Death is inevitable and remains unannounced until the appointed time arrives. To have the time to say goodbye to a loved one is a blessing. When death comes suddenly and unexpected, there is no time to prepare and the grieving and sorrow are much greater.

It is so very important to live life to the fullest, to take advantage of the time we have to spend with those we care about. Making each day count is the best way to prepare for the inevitable.
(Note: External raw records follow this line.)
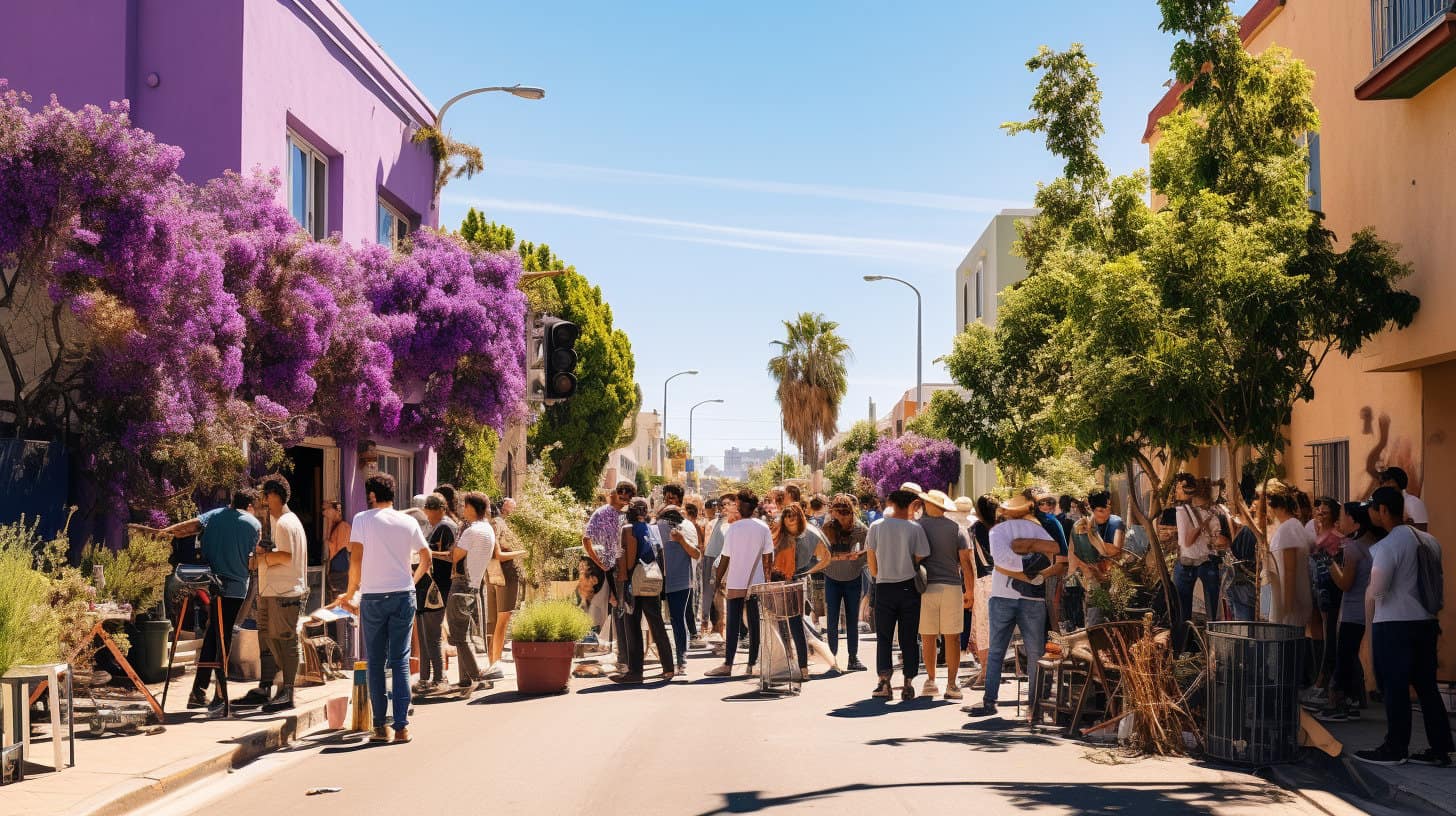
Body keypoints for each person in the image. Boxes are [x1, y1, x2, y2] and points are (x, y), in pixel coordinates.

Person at [1354, 487, 1453, 767]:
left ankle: (1395, 747)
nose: (1371, 513)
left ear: (1383, 511)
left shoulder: (1387, 546)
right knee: (1426, 687)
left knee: (1395, 687)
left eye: (1373, 508)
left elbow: (1379, 590)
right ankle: (1442, 748)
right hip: (1426, 622)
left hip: (1394, 624)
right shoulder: (1430, 540)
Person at [146, 489, 261, 718]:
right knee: (224, 636)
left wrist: (162, 532)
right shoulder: (253, 523)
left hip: (206, 582)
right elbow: (254, 559)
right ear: (250, 505)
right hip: (235, 588)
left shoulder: (214, 515)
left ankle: (198, 691)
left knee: (212, 633)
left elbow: (187, 528)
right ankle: (220, 693)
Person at [335, 473, 432, 744]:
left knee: (375, 662)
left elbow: (356, 560)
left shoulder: (363, 520)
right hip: (403, 596)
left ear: (372, 495)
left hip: (374, 597)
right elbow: (426, 557)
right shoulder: (408, 520)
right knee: (400, 661)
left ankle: (380, 727)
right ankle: (401, 727)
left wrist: (352, 591)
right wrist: (411, 582)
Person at [965, 492, 1058, 718]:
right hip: (1032, 597)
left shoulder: (997, 531)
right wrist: (1031, 559)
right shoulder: (1038, 529)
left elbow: (1002, 561)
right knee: (1035, 653)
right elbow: (1052, 554)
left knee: (997, 650)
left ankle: (989, 701)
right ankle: (1035, 705)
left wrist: (1020, 558)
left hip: (1002, 594)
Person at [235, 475, 308, 713]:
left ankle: (287, 692)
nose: (262, 501)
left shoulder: (286, 523)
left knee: (285, 642)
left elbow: (286, 556)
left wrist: (260, 559)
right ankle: (266, 687)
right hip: (272, 592)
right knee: (267, 640)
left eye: (265, 496)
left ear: (274, 495)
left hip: (283, 593)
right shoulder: (280, 522)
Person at [866, 488, 931, 700]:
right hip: (908, 587)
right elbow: (922, 554)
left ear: (891, 503)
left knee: (884, 637)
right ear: (910, 505)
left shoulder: (876, 527)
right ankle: (908, 683)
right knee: (909, 638)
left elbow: (871, 558)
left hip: (884, 585)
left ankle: (884, 682)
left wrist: (878, 574)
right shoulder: (915, 529)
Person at [1316, 501, 1375, 722]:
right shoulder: (1371, 542)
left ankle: (1338, 704)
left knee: (1344, 656)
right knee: (1350, 656)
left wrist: (1328, 562)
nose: (1340, 521)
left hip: (1352, 610)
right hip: (1367, 609)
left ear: (1354, 520)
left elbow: (1344, 583)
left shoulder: (1353, 546)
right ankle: (1353, 700)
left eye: (1343, 516)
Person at [705, 489, 774, 677]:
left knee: (733, 624)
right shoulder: (763, 527)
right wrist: (767, 580)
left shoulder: (733, 528)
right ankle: (752, 664)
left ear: (741, 506)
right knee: (754, 624)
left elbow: (725, 558)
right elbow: (769, 558)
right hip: (757, 582)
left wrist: (717, 581)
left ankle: (728, 664)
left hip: (736, 580)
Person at [912, 489, 973, 700]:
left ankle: (930, 680)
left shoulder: (917, 527)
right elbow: (966, 562)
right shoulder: (957, 528)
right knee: (952, 637)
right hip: (952, 586)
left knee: (928, 636)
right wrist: (970, 591)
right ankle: (952, 684)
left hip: (925, 587)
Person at [613, 498, 676, 683]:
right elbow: (660, 554)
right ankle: (668, 668)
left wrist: (623, 576)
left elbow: (628, 556)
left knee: (632, 625)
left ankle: (635, 672)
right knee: (657, 625)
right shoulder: (652, 528)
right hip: (652, 579)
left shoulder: (628, 528)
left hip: (635, 580)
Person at [810, 494, 868, 671]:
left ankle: (853, 657)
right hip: (832, 579)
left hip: (853, 578)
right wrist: (838, 557)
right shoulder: (827, 528)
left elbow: (868, 553)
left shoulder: (861, 529)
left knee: (852, 620)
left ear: (852, 512)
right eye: (838, 512)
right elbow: (819, 554)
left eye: (845, 512)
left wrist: (857, 558)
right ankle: (833, 659)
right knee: (832, 619)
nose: (842, 517)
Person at [447, 492, 495, 693]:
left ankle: (476, 676)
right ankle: (465, 679)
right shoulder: (488, 530)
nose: (463, 510)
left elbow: (455, 555)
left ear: (472, 508)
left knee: (459, 634)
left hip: (461, 584)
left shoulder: (471, 531)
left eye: (465, 506)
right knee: (464, 632)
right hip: (476, 584)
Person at [1172, 478, 1226, 652]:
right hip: (1208, 560)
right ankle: (1213, 649)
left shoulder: (1183, 511)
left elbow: (1186, 541)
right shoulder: (1214, 511)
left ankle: (1184, 650)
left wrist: (1201, 525)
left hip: (1192, 562)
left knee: (1182, 610)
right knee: (1212, 610)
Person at [410, 493, 457, 694]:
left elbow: (451, 556)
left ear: (437, 509)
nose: (427, 517)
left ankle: (439, 678)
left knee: (433, 636)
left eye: (428, 512)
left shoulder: (446, 527)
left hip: (436, 589)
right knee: (425, 636)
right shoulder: (437, 527)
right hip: (427, 589)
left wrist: (425, 554)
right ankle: (424, 678)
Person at [585, 481, 633, 671]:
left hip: (619, 568)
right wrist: (600, 564)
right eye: (620, 493)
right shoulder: (602, 512)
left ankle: (620, 653)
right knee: (614, 607)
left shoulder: (626, 515)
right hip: (609, 568)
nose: (623, 497)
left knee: (619, 608)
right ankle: (620, 655)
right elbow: (586, 538)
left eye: (626, 494)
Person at [768, 503, 815, 679]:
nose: (790, 518)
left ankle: (803, 668)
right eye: (787, 515)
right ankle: (788, 664)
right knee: (781, 626)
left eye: (794, 515)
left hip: (795, 584)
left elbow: (818, 556)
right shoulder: (777, 536)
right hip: (778, 584)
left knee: (796, 625)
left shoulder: (806, 536)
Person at [656, 490, 700, 676]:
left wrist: (681, 540)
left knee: (677, 619)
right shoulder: (656, 526)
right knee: (668, 621)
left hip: (680, 581)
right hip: (658, 580)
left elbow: (697, 554)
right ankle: (671, 661)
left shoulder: (686, 527)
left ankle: (681, 660)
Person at [1071, 491, 1125, 627]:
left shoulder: (1116, 522)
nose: (1106, 513)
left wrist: (1093, 536)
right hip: (1092, 578)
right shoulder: (1080, 525)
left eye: (1108, 508)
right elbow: (1076, 553)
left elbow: (1116, 550)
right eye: (1101, 510)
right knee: (1094, 621)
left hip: (1114, 576)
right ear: (1092, 510)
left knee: (1116, 620)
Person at [484, 496, 524, 680]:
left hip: (491, 573)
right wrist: (524, 552)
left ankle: (492, 663)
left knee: (493, 622)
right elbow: (499, 554)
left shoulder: (491, 524)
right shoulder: (499, 524)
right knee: (502, 619)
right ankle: (496, 663)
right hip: (506, 573)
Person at [1265, 479, 1314, 628]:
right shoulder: (1291, 526)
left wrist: (1286, 609)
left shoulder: (1289, 529)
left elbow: (1290, 571)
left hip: (1291, 605)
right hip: (1286, 602)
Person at [964, 494, 998, 686]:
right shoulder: (1002, 528)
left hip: (983, 580)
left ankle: (986, 671)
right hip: (1004, 580)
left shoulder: (975, 530)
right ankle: (988, 669)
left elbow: (969, 559)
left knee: (984, 627)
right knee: (996, 627)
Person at [1376, 466, 1428, 532]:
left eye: (1388, 482)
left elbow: (1421, 534)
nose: (1384, 486)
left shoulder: (1414, 503)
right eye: (1381, 483)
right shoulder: (1382, 503)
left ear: (1399, 482)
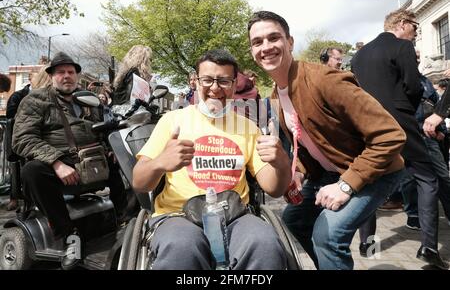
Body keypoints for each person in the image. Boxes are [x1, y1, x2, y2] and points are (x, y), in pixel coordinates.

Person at [247, 10, 406, 270]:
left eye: (273, 38)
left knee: (328, 235)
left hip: (376, 171)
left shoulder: (326, 80)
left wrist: (345, 186)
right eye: (257, 42)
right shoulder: (276, 95)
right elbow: (309, 142)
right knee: (294, 220)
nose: (266, 47)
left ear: (290, 42)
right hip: (329, 174)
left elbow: (390, 135)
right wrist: (298, 172)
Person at [132, 49, 291, 270]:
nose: (215, 88)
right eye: (207, 80)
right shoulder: (172, 121)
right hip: (178, 216)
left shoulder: (247, 127)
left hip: (236, 216)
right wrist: (160, 162)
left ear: (235, 85)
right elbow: (140, 183)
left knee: (265, 245)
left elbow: (273, 189)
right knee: (182, 248)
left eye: (224, 81)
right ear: (195, 82)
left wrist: (281, 161)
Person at [12, 52, 128, 270]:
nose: (66, 76)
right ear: (51, 76)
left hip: (92, 164)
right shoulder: (36, 100)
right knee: (31, 171)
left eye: (71, 72)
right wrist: (57, 162)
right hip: (58, 166)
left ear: (77, 75)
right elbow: (22, 139)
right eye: (61, 72)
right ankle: (68, 235)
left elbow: (101, 130)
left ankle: (126, 221)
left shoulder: (88, 99)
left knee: (124, 159)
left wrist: (110, 147)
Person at [352, 9, 448, 269]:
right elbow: (414, 86)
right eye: (415, 27)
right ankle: (428, 247)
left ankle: (366, 242)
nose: (415, 33)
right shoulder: (402, 46)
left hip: (367, 126)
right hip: (401, 124)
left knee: (371, 181)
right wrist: (408, 108)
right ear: (403, 24)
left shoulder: (359, 55)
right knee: (427, 179)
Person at [4, 66, 51, 211]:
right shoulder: (19, 96)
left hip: (42, 140)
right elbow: (10, 117)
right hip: (22, 139)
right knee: (17, 170)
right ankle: (15, 198)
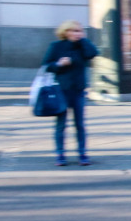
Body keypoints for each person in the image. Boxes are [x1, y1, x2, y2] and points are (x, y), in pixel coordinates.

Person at [42, 20, 100, 166]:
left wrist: (84, 40)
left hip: (79, 90)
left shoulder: (82, 46)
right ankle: (60, 154)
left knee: (80, 124)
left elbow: (93, 54)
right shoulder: (56, 46)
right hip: (61, 90)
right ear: (66, 32)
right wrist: (59, 64)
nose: (77, 34)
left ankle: (82, 153)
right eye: (74, 31)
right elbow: (47, 66)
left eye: (79, 31)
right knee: (61, 125)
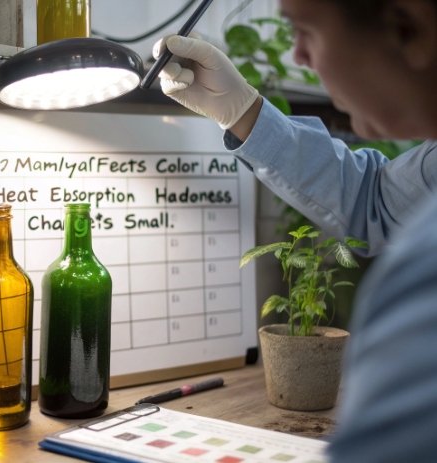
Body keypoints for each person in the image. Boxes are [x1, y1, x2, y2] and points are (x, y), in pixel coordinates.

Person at [155, 0, 437, 461]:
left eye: (306, 31)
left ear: (410, 27)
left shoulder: (425, 272)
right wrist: (243, 111)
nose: (300, 57)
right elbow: (379, 201)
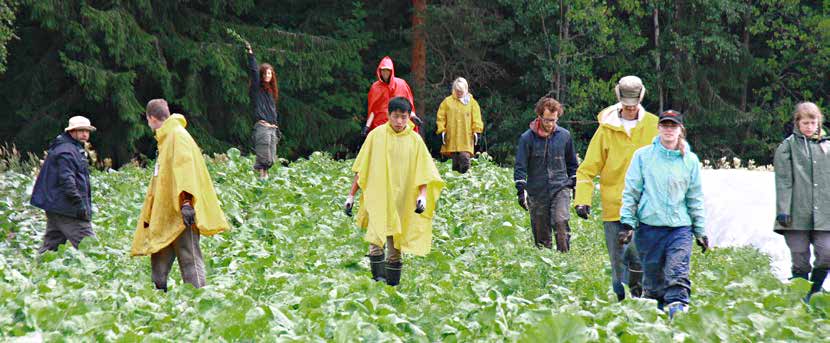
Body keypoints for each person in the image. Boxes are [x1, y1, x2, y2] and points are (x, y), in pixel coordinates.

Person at [131, 99, 230, 291]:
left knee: (189, 258)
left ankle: (199, 300)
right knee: (158, 261)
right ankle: (159, 302)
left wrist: (186, 202)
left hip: (182, 211)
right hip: (165, 213)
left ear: (151, 118)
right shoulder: (167, 138)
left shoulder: (177, 136)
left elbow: (185, 171)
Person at [573, 76, 658, 301]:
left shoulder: (654, 126)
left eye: (633, 104)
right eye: (626, 104)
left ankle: (641, 304)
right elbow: (587, 169)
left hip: (646, 207)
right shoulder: (606, 130)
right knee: (618, 263)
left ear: (641, 98)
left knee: (640, 259)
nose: (630, 109)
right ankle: (620, 304)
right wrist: (582, 200)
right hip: (615, 207)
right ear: (619, 99)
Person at [344, 97, 444, 286]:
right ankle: (378, 284)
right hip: (379, 198)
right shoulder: (376, 136)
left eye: (403, 118)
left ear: (409, 118)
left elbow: (424, 172)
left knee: (395, 246)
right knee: (375, 243)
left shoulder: (415, 140)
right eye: (396, 117)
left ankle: (392, 289)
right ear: (388, 115)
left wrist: (422, 196)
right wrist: (351, 196)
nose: (399, 122)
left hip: (402, 201)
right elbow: (361, 169)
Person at [620, 110, 708, 319]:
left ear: (680, 130)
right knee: (653, 282)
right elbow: (632, 191)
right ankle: (658, 325)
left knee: (677, 273)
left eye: (673, 126)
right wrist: (627, 223)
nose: (669, 130)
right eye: (665, 126)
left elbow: (695, 197)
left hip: (679, 228)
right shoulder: (643, 156)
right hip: (649, 227)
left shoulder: (690, 161)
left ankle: (679, 318)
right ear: (658, 128)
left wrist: (700, 231)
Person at [774, 102, 829, 302]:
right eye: (805, 123)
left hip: (824, 214)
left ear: (818, 123)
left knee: (826, 254)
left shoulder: (827, 146)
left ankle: (813, 291)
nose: (808, 126)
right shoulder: (787, 147)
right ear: (797, 123)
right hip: (796, 213)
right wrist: (783, 209)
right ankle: (799, 299)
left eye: (812, 122)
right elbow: (783, 181)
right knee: (800, 259)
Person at [514, 96, 578, 251]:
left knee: (561, 222)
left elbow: (572, 165)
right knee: (542, 238)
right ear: (539, 116)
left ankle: (564, 261)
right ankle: (546, 267)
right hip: (537, 191)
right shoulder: (527, 138)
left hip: (560, 187)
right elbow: (520, 166)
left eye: (554, 120)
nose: (550, 124)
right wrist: (521, 191)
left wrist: (576, 185)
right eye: (547, 120)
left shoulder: (564, 136)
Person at [30, 116, 97, 253]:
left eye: (87, 131)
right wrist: (79, 204)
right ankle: (102, 273)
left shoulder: (69, 147)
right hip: (67, 207)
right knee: (91, 248)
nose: (85, 134)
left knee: (50, 247)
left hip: (57, 205)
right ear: (72, 132)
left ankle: (35, 271)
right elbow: (67, 181)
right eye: (81, 130)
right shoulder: (66, 151)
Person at [245, 41, 281, 179]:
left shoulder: (271, 92)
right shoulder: (256, 89)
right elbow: (254, 71)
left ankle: (264, 182)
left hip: (273, 129)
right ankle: (260, 183)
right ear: (261, 74)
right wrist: (250, 54)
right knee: (263, 160)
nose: (267, 75)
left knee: (270, 160)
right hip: (263, 127)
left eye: (270, 73)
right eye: (265, 73)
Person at [363, 56, 422, 136]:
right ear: (379, 71)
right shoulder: (375, 87)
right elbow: (373, 110)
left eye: (387, 70)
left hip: (398, 125)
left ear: (392, 71)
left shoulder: (401, 85)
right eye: (383, 70)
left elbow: (407, 105)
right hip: (380, 126)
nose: (385, 73)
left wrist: (413, 116)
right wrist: (367, 126)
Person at [436, 77, 484, 173]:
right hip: (452, 137)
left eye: (461, 91)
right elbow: (441, 117)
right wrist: (442, 130)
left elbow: (476, 118)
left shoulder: (472, 103)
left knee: (465, 159)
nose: (459, 93)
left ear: (465, 89)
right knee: (455, 162)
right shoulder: (447, 102)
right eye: (457, 91)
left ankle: (466, 179)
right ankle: (457, 182)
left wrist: (477, 132)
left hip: (466, 138)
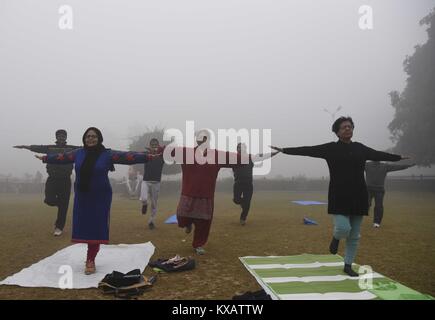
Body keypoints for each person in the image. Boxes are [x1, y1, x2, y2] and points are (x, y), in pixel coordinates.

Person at [271, 117, 408, 277]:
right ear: (337, 131)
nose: (347, 129)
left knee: (355, 234)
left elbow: (377, 154)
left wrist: (397, 157)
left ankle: (348, 265)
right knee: (344, 228)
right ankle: (336, 238)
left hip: (359, 195)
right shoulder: (330, 149)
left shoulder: (360, 148)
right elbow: (309, 150)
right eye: (343, 127)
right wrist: (285, 150)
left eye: (350, 126)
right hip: (339, 195)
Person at [35, 127, 159, 275]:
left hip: (100, 196)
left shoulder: (106, 154)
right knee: (84, 226)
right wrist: (45, 158)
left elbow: (127, 157)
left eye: (94, 136)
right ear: (84, 139)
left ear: (99, 138)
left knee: (96, 228)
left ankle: (90, 260)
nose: (90, 139)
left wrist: (147, 157)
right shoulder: (78, 153)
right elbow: (62, 158)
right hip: (83, 196)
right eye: (88, 136)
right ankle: (90, 256)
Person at [169, 129, 242, 255]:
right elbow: (168, 151)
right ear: (196, 139)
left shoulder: (215, 155)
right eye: (199, 137)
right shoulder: (187, 153)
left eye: (205, 137)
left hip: (206, 196)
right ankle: (188, 223)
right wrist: (158, 149)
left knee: (203, 222)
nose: (202, 139)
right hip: (188, 193)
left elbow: (236, 158)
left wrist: (253, 157)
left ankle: (198, 244)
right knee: (182, 216)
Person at [13, 130, 80, 236]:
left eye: (63, 136)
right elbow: (37, 147)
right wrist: (24, 146)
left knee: (64, 206)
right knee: (49, 200)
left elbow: (87, 148)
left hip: (65, 180)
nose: (61, 138)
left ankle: (59, 227)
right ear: (56, 137)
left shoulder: (72, 148)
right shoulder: (50, 148)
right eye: (59, 136)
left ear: (66, 137)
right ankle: (60, 204)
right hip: (52, 179)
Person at [233, 143, 278, 225]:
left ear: (245, 149)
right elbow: (223, 161)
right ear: (237, 149)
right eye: (238, 148)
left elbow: (263, 156)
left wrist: (274, 153)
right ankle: (243, 203)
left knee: (247, 203)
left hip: (248, 184)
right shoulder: (233, 158)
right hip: (238, 183)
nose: (240, 149)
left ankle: (243, 218)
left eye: (242, 148)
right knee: (236, 200)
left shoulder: (251, 157)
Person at [365, 161, 415, 228]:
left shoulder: (384, 166)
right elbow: (356, 164)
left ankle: (376, 223)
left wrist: (408, 165)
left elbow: (397, 167)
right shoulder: (367, 165)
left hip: (379, 190)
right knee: (366, 204)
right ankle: (362, 215)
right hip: (368, 189)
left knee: (379, 206)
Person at [140, 138, 165, 230]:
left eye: (156, 145)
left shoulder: (162, 156)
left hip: (156, 182)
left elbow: (170, 153)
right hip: (146, 181)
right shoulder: (146, 155)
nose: (154, 146)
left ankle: (151, 221)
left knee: (154, 204)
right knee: (144, 198)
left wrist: (163, 150)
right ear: (150, 146)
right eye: (152, 145)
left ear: (158, 146)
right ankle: (144, 204)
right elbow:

“May your memories linger always”


Unwelcome, Unavoidable and Misunderstood

If I were to define something as “unwelcome, unavoidable and misunderstood”, it would be grief. No one has ever welcomed it into his or her life nor has anyone been able to avoid its presence. For the most part, grief has been misunderstood and this lack of understanding has created more grief than necessary.

For so many, there has been someone there telling them that they should be over their grief by now. This well-intended person with misinformation has created and continues to create a greater grief and guilt for those who mourn.

Grief is a deep sorrow over losing someone you love. Saying to someone that he or she should be over their grief is like saying that they should be over their love for that person. Looking at it this way, grief is not something anyone gets over. Grief, like love, becomes a functional part of their life.